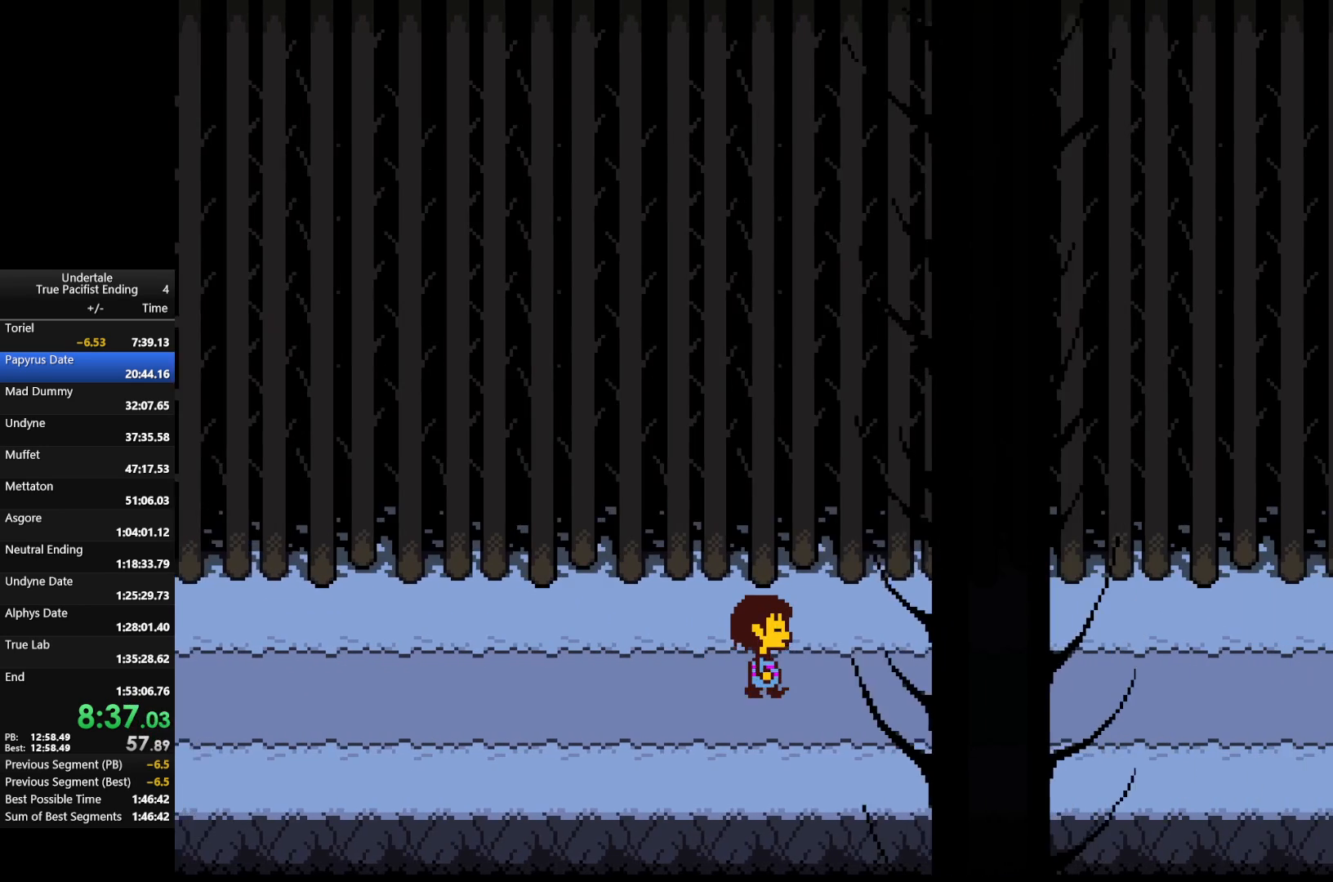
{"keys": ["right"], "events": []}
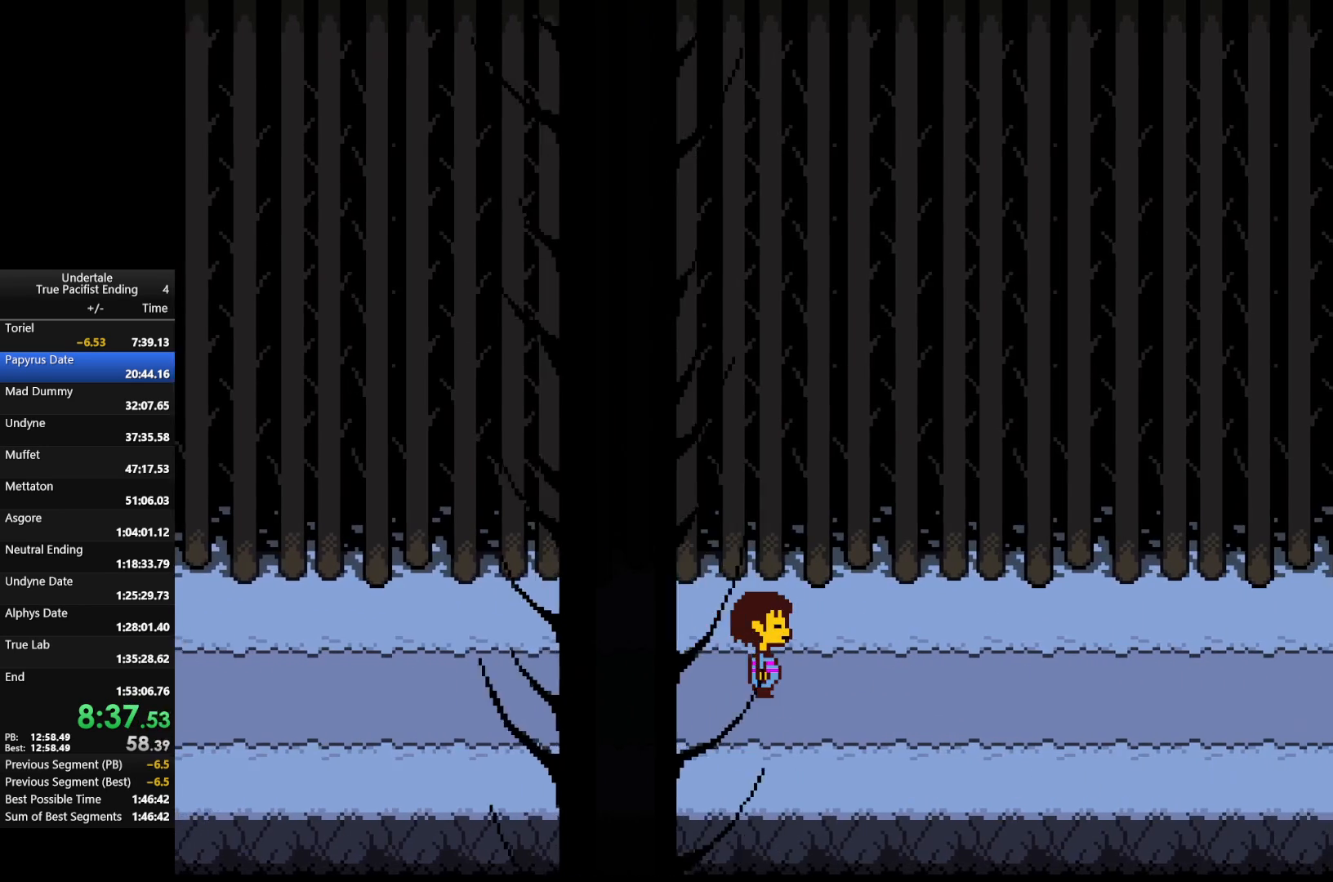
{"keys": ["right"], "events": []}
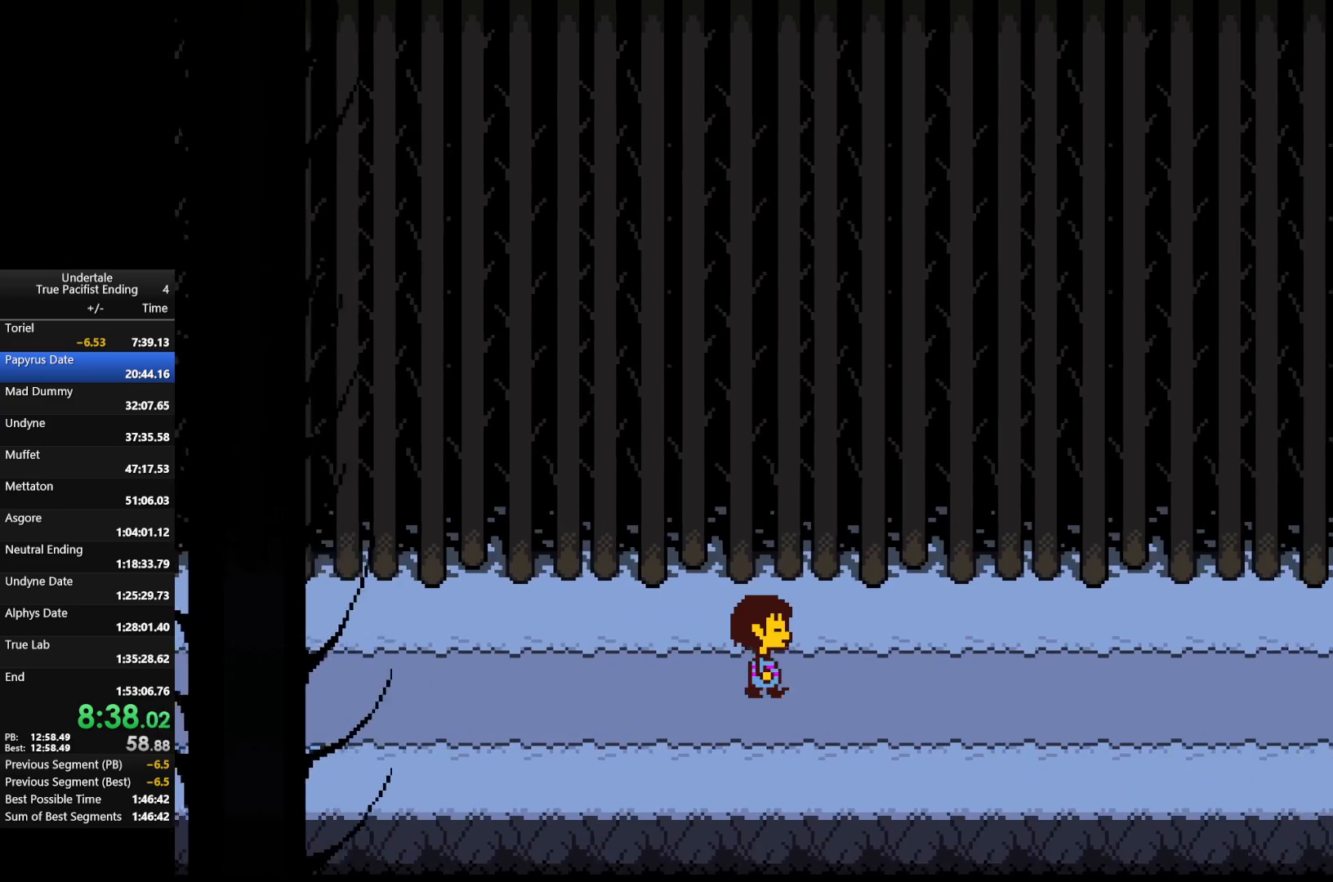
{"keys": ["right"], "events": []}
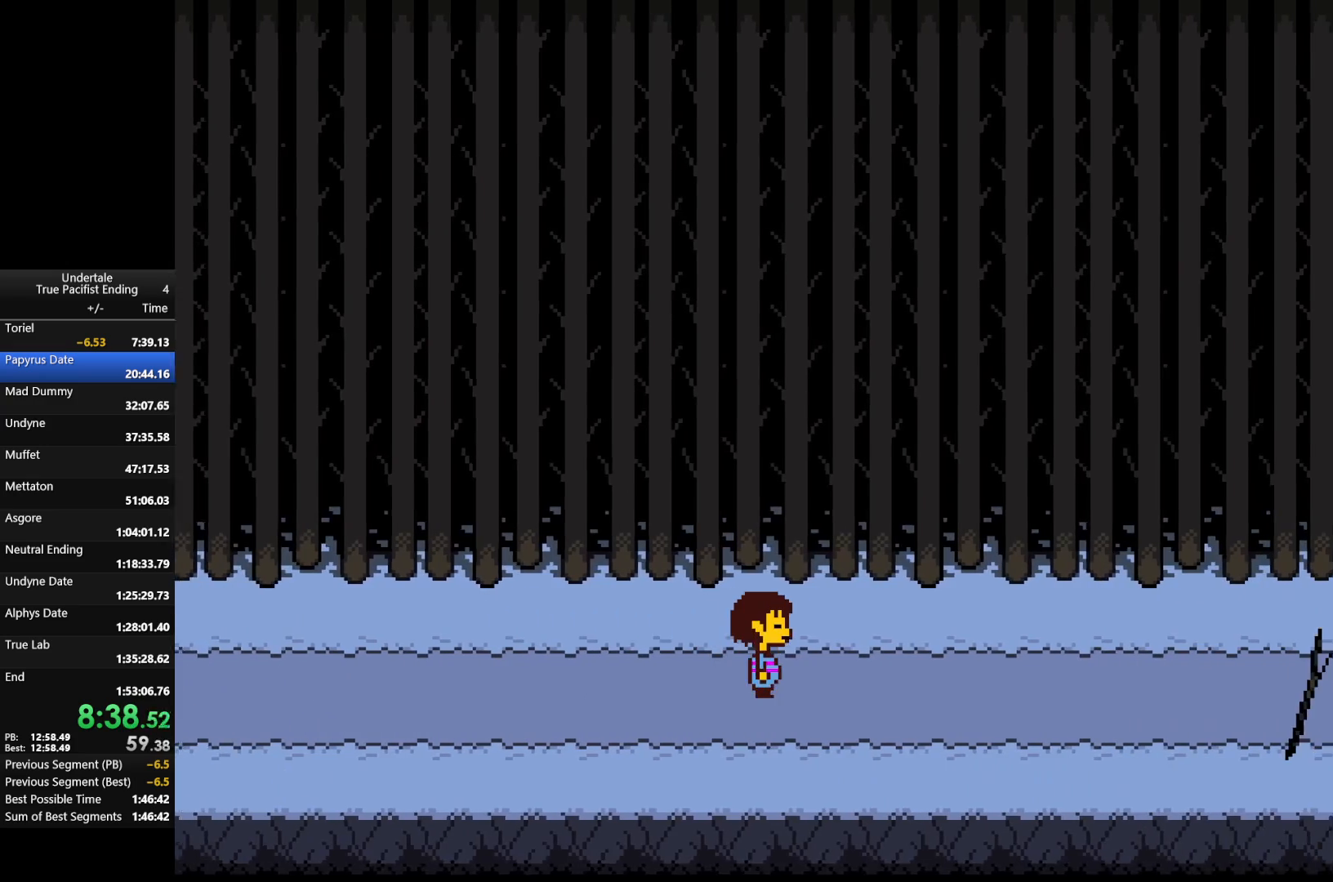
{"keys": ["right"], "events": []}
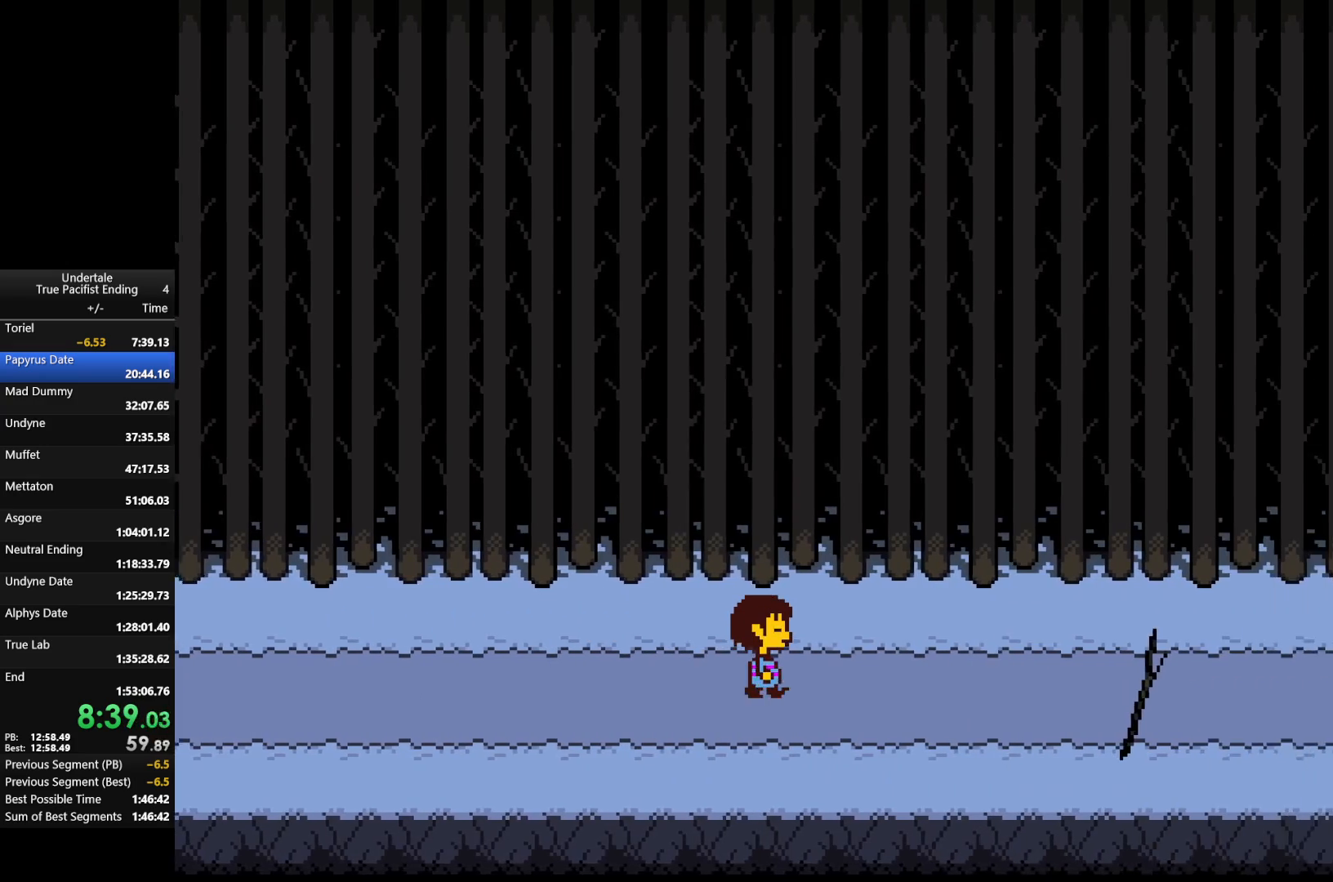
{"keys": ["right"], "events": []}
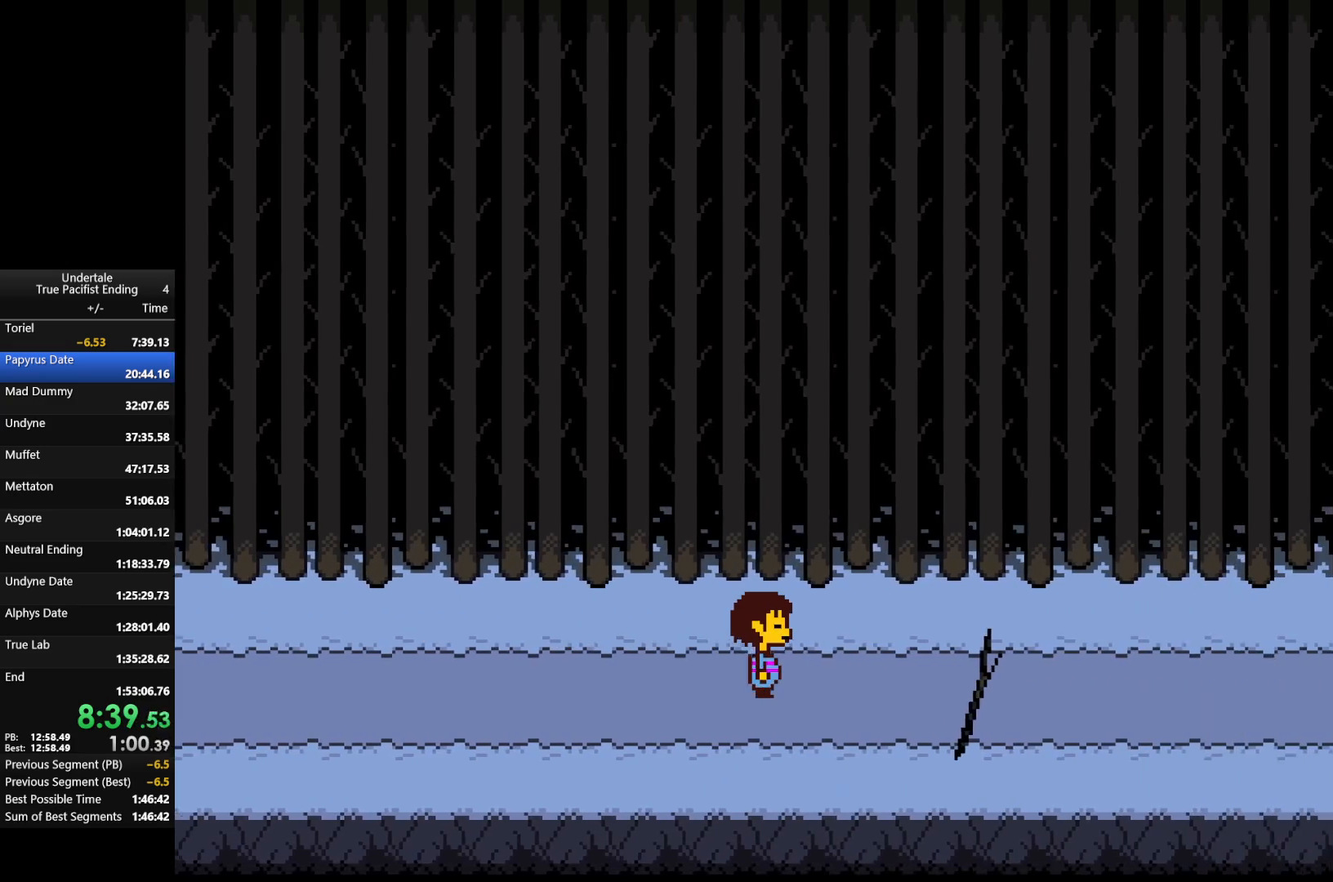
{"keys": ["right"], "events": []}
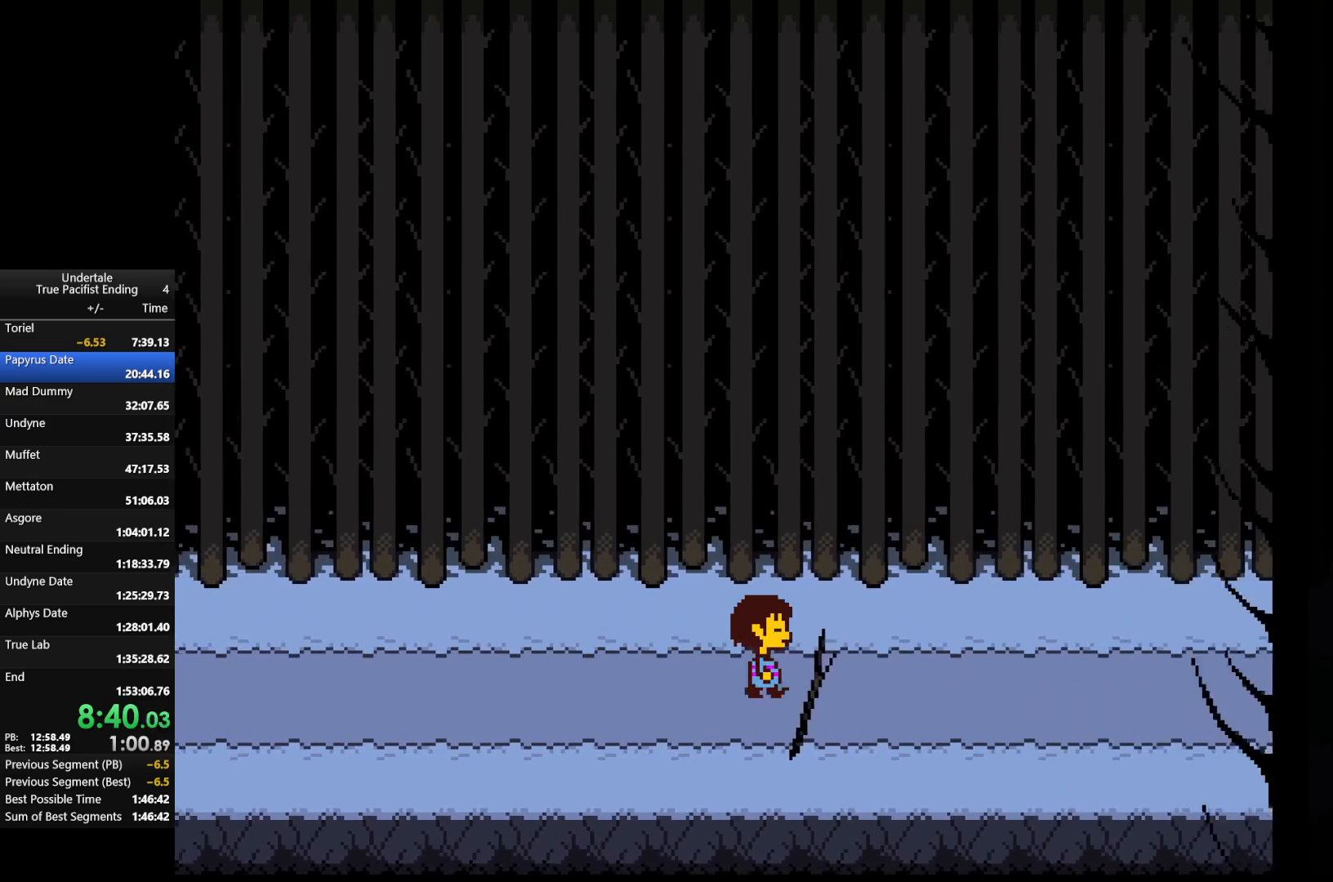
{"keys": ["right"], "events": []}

···

* TASK DIRECTIONS
Each line above is to be repeated exactly as written; no picture is carried over.

* COMPLETED EXERCISE
{"keys": ["right"], "events": []}
{"keys": ["right"], "events": []}
{"keys": ["right"], "events": []}
{"keys": ["right"], "events": []}
{"keys": ["right"], "events": []}
{"keys": ["right"], "events": []}
{"keys": ["right"], "events": []}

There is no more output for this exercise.